Uncertainty continues for the EEOC's attempt to expand the collection of employers' pay data. Last Monday, the D.C. District Court in National Women's Law Center v. Office of Management and Budget, No. 17-cv-2458 (TSC) (D.D.C. Mar. 4, 2019), reinstated the EEOC's revised EEO-1 form that increases employers' obligation to collect and submit pay data.

In 2016, the EEOC revised its EEO-1 form that collects pay data from employers with 100 or more employees and certain other employers. The previous version of the EEO-1 form required employers to report only the number of employees across ten job categories according to race, ethnicity, and sex. The revised form, however, increases employers' obligations: employers must submit aggregate W-2 earnings and hours worked in twelve pay bands for each of the ten job categories. The Orrick Employment Blog has posted previously on the revised EEO-1 form here, here, here, here, here, and here.

During President Obama's tenure, in September 2016, the Office of Management and Budget (OMB) approved the EEOC's revisions to the EEO-1 form. After the election and change in administration, however, in August 2017, OMB stayed  the revised EEO-1 form pending review. OMB concluded that the EEOC's updated data file specifications for employers changed the estimated burden on employers and expressed concern that "some aspects of the revised collection of information lack practical utility, are unnecessarily burdensome, and do not adequately address privacy and confidentiality issues."
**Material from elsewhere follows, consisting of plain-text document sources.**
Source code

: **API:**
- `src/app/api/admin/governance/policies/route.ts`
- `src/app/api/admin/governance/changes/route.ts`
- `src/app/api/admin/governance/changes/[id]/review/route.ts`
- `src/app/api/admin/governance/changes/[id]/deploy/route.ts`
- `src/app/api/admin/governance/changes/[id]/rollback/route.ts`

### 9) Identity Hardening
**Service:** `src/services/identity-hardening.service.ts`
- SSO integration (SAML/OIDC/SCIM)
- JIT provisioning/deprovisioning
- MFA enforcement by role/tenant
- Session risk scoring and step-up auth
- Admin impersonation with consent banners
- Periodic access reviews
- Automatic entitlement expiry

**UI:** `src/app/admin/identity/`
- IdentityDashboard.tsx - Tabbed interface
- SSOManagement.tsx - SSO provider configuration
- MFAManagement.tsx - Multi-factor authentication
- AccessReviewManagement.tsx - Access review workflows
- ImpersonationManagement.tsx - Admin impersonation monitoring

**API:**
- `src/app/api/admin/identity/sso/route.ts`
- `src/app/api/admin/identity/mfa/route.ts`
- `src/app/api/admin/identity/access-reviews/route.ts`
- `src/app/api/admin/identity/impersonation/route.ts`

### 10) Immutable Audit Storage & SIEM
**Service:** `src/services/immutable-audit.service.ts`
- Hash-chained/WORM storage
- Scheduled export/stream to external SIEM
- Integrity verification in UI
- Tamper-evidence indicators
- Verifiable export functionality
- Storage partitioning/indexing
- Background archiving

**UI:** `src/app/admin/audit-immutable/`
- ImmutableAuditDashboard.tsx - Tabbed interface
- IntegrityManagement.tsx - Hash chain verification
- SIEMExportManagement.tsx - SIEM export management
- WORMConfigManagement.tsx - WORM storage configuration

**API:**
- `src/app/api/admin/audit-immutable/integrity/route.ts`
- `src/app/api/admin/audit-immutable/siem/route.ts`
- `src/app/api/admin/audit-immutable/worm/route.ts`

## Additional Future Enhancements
The National Women's Law Center and the Labor Council for Latin American Advancement subsequently filed suit against OMB. Last Monday, the District Court found that OMB's stay of the EEOC's collection of pay data was "arbitrary and capricious" in violation of the Administrative Procedure Act (APA). After a lengthy discussion about whether the plaintiffs had standing to sue and whether OMB's stay was a reviewable final agency action, the court found that OMB's decision to stay the collection for information lacked a reasoned explanation required by the APA. The court said that OMB could not rely on the EEOC's updated data specifications for its change in position as the data specifications did not change the information the EEOC sought to collect and were "hyper-technical formatting changes that have no real consequences for employers." Further, the District Court found that OMB did not analyze the data file specifications to determine whether they meaningfully changed the employers' burden of collecting pay data. Accordingly, the District Court vacated the stay and ordered that the revised EEO-1 form go into effect. At present, affected employers must provide their updated EEO-1 form by May 31, 2019.

The path forward for employers remains uncertain. First, it's possible that the decision may be appealed, for example, on organizational standing grounds, whether OMB's stay constituted a reviewable final agency action, and/or what constitutes a reasoned explanation of agency action. Second, the EEOC could extend the deadline for employers to submit the EEO-1 form, just as it did after the government shutdown earlier this year. Third, the EEOC could reverse its position on the revised EEO-1 form entirely. Currently, the EEOC has only two members, Commissioner Charlotte Burrows, who has stated that she favors the revised EEO-1 form, and Acting Chair Victoria Lipnic who voted against it. A potential tiebreaker could be the President's nominee for EEOC Chair, Janet Dhillon, who said during her confirmation hearings in September 2017 that she would favor replacing the revised EEO-1 with some other type of employee compensation data collection.

It also remains to be seen how the EEOC will use the pay data that it collects, with or without the revised form. Since the revised EEO-1 form was first approved in 2016, the EEOC has created a new Office of Enterprise Data and Analytics (OEDA), led by Chief Data Officer Dr. Chris Haffer. OEDA plans to use powerful data analytics tools to analyze employer data, including data submitted via EEO-1 forms.

While the EEOC contends that the revised EEO-1 form will allow it to better assess pay discrimination, employers are rightfully concerned that the form may indicate "false positives," as the broad EEO-1 job categories are not designed to group employees who perform similar work (as defined by federal and state equal pay and anti-discrimination statutes). Additionally, the form's structure fails to account for bona fide factors that legitimately explain pay differentials (including, for example, performance, productivity, advanced skills or expertise, and other factors recognized under both state and federal law). The use of W-2 data also has the potential to be misleading because of how certain types of compensation are (and are not) reported. One easy example is a situation in which two employees receive the same amount of stock options, but one chooses to exercise in a particular calendar year and the other does not.

Employers should keep a close eye on how these events unfold over the coming days and weeks. We will do the same and report on any important updates.